------ Data for this exercise ------

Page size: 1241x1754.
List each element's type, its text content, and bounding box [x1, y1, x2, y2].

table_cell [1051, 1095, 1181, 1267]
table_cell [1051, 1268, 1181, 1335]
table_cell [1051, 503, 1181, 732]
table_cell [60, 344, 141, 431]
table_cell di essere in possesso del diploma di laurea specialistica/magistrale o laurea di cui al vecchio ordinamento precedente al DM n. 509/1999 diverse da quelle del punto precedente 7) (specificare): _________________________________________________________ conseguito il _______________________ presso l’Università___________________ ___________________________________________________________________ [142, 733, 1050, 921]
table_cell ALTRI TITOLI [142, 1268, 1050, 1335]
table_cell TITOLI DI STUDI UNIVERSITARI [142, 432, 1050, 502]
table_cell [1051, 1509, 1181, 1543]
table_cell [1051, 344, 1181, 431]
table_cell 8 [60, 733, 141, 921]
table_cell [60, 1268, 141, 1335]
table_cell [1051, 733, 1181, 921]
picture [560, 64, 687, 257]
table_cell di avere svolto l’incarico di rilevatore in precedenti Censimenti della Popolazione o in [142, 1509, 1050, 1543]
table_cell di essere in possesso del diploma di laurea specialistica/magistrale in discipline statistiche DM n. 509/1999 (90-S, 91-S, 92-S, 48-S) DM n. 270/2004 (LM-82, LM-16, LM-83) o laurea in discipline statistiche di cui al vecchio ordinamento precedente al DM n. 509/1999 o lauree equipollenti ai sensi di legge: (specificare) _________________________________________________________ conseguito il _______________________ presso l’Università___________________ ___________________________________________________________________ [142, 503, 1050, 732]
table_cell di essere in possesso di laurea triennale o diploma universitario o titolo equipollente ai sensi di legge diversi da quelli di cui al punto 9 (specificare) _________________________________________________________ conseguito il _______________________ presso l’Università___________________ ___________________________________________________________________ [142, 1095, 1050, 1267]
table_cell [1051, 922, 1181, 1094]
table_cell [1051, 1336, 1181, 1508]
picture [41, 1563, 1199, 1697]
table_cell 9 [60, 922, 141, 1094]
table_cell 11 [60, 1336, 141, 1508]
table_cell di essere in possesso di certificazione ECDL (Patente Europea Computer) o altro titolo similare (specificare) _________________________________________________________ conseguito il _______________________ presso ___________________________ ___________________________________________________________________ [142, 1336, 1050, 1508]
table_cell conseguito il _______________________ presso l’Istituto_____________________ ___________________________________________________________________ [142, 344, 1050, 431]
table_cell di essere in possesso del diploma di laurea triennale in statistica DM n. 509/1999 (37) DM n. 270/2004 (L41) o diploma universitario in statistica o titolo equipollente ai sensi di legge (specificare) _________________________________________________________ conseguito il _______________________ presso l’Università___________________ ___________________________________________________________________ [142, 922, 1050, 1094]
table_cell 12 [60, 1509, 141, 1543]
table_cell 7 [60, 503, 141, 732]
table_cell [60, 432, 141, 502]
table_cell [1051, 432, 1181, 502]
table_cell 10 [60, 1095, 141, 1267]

------

> **Set problem**
Copy the records above word for word, keeping every line in the same order.

> **In response**
Page size: 1241x1754.
List each element's type, its text content, and bounding box [x1, y1, x2, y2].

table_cell [1051, 1095, 1181, 1267]
table_cell [1051, 1268, 1181, 1335]
table_cell [1051, 503, 1181, 732]
table_cell [60, 344, 141, 431]
table_cell di essere in possesso del diploma di laurea specialistica/magistrale o laurea di cui al vecchio ordinamento precedente al DM n. 509/1999 diverse da quelle del punto precedente 7) (specificare): _________________________________________________________ conseguito il _______________________ presso l’Università___________________ ___________________________________________________________________ [142, 733, 1050, 921]
table_cell ALTRI TITOLI [142, 1268, 1050, 1335]
table_cell TITOLI DI STUDI UNIVERSITARI [142, 432, 1050, 502]
table_cell [1051, 1509, 1181, 1543]
table_cell [1051, 344, 1181, 431]
table_cell 8 [60, 733, 141, 921]
table_cell [60, 1268, 141, 1335]
table_cell [1051, 733, 1181, 921]
picture [560, 64, 687, 257]
table_cell di avere svolto l’incarico di rilevatore in precedenti Censimenti della Popolazione o in [142, 1509, 1050, 1543]
table_cell di essere in possesso del diploma di laurea specialistica/magistrale in discipline statistiche DM n. 509/1999 (90-S, 91-S, 92-S, 48-S) DM n. 270/2004 (LM-82, LM-16, LM-83) o laurea in discipline statistiche di cui al vecchio ordinamento precedente al DM n. 509/1999 o lauree equipollenti ai sensi di legge: (specificare) _________________________________________________________ conseguito il _______________________ presso l’Università___________________ ___________________________________________________________________ [142, 503, 1050, 732]
table_cell di essere in possesso di laurea triennale o diploma universitario o titolo equipollente ai sensi di legge diversi da quelli di cui al punto 9 (specificare) _________________________________________________________ conseguito il _______________________ presso l’Università___________________ ___________________________________________________________________ [142, 1095, 1050, 1267]
table_cell [1051, 922, 1181, 1094]
table_cell [1051, 1336, 1181, 1508]
picture [41, 1563, 1199, 1697]
table_cell 9 [60, 922, 141, 1094]
table_cell 11 [60, 1336, 141, 1508]
table_cell di essere in possesso di certificazione ECDL (Patente Europea Computer) o altro titolo similare (specificare) _________________________________________________________ conseguito il _______________________ presso ___________________________ ___________________________________________________________________ [142, 1336, 1050, 1508]
table_cell conseguito il _______________________ presso l’Istituto_____________________ ___________________________________________________________________ [142, 344, 1050, 431]
table_cell di essere in possesso del diploma di laurea triennale in statistica DM n. 509/1999 (37) DM n. 270/2004 (L41) o diploma universitario in statistica o titolo equipollente ai sensi di legge (specificare) _________________________________________________________ conseguito il _______________________ presso l’Università___________________ ___________________________________________________________________ [142, 922, 1050, 1094]
table_cell 12 [60, 1509, 141, 1543]
table_cell 7 [60, 503, 141, 732]
table_cell [60, 432, 141, 502]
table_cell [1051, 432, 1181, 502]
table_cell 10 [60, 1095, 141, 1267]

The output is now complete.